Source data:
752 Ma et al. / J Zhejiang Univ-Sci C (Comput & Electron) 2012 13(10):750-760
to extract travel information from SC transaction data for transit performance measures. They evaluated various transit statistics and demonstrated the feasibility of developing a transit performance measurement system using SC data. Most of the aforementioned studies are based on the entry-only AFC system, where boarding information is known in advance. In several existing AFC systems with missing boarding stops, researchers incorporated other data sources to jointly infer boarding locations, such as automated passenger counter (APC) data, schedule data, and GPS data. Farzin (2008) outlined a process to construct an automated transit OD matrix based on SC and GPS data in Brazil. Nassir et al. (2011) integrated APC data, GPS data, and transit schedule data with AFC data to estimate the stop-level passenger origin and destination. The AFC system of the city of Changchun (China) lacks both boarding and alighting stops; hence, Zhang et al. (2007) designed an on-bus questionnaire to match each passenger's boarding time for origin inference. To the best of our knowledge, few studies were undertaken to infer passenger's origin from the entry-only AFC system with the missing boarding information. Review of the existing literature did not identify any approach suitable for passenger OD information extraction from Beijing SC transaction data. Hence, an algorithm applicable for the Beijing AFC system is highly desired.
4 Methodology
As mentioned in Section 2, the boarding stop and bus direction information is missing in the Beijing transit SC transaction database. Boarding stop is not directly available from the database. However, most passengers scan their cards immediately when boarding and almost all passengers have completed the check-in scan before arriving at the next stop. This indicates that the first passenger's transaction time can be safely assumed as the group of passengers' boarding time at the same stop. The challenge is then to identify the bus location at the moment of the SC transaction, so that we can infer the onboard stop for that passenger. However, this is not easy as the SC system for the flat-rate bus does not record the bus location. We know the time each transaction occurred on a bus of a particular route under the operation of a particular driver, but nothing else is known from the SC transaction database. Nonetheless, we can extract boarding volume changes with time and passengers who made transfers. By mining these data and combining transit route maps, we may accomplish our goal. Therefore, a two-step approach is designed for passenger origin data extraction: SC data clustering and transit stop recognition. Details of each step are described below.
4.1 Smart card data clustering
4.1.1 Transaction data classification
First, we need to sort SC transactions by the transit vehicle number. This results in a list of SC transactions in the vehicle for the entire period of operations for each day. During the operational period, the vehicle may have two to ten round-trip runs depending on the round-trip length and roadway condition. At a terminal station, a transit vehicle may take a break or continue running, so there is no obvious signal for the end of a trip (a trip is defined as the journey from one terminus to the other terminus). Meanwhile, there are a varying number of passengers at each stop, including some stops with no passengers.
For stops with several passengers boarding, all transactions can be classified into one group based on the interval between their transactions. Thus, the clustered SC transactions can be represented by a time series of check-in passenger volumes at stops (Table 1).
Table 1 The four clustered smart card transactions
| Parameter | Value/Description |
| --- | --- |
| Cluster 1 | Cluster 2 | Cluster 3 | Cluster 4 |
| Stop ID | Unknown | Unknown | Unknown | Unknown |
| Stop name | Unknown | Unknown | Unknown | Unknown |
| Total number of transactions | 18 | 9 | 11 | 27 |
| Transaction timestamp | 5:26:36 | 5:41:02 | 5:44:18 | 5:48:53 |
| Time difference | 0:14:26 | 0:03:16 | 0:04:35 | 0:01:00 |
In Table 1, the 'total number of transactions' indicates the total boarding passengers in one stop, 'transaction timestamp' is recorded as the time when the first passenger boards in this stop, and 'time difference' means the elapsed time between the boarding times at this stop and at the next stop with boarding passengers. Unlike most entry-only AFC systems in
...
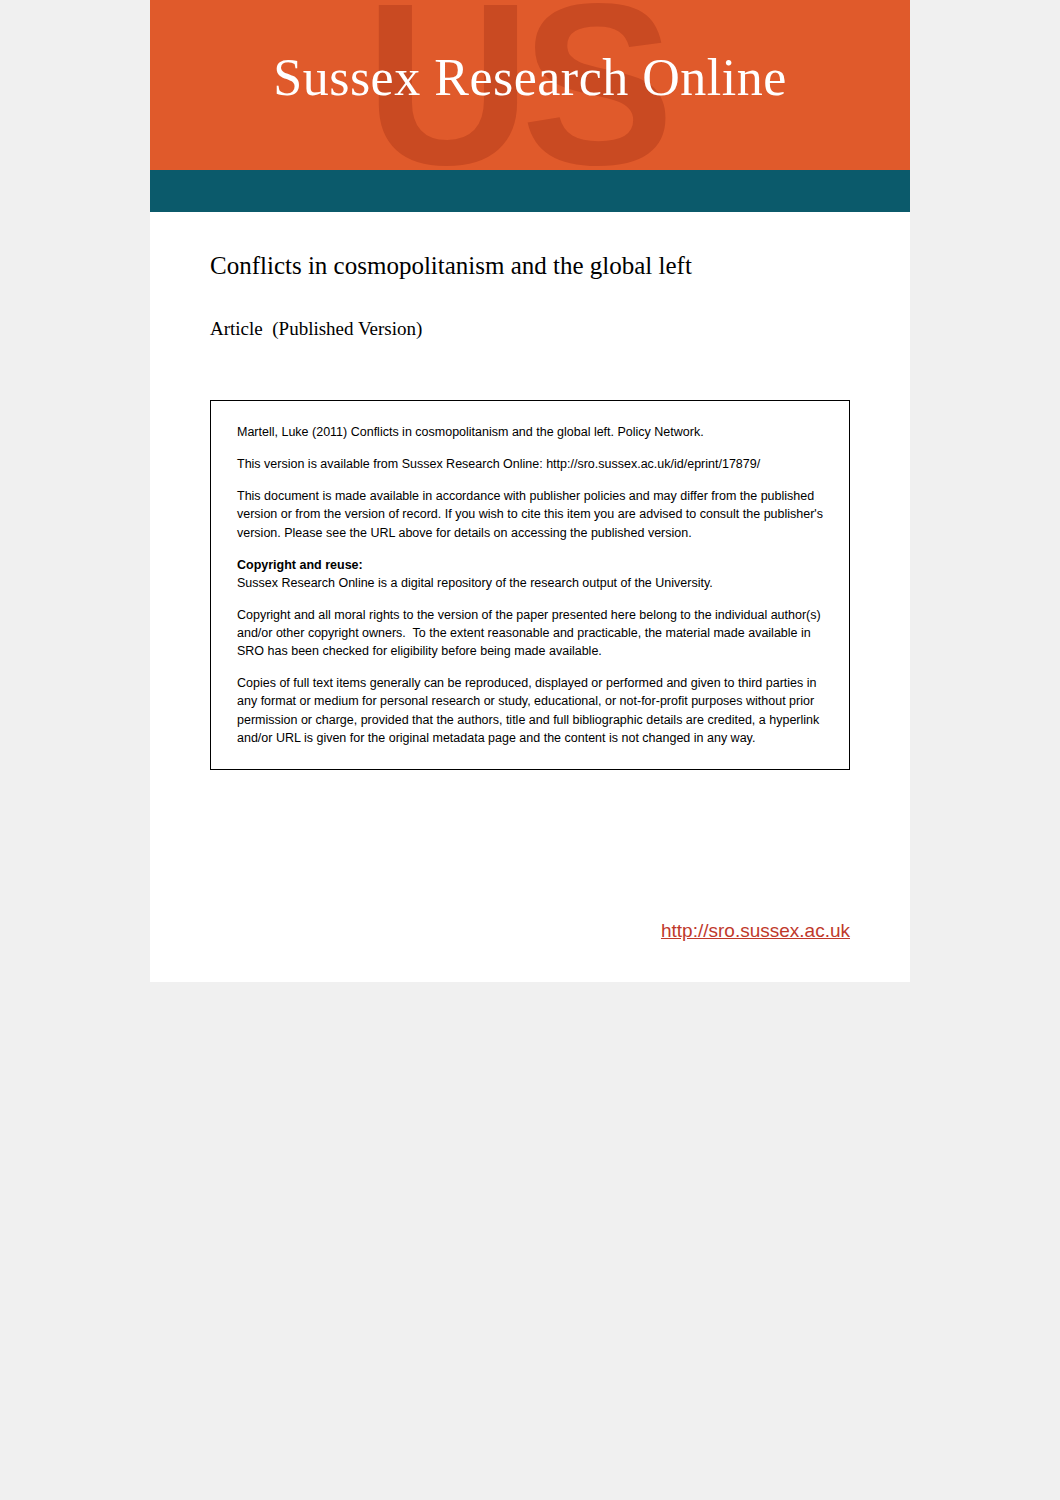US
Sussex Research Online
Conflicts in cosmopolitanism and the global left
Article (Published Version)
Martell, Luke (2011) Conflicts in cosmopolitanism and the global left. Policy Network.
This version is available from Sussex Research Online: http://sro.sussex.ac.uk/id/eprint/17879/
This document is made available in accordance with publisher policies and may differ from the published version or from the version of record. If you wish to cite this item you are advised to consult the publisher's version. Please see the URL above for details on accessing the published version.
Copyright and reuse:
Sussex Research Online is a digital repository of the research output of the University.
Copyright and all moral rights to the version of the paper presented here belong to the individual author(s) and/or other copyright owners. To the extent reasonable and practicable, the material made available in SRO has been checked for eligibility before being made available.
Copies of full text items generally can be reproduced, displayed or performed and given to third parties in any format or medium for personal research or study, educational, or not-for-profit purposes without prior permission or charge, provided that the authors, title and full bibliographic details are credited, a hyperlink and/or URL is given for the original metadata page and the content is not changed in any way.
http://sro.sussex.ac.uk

▶ **EXERCISE REQUIREMENTS**:
The required reply is the count of lines in the entries above where the string "Unknown" appears, and nothing more.

▶ **ANSWER BOX**:
2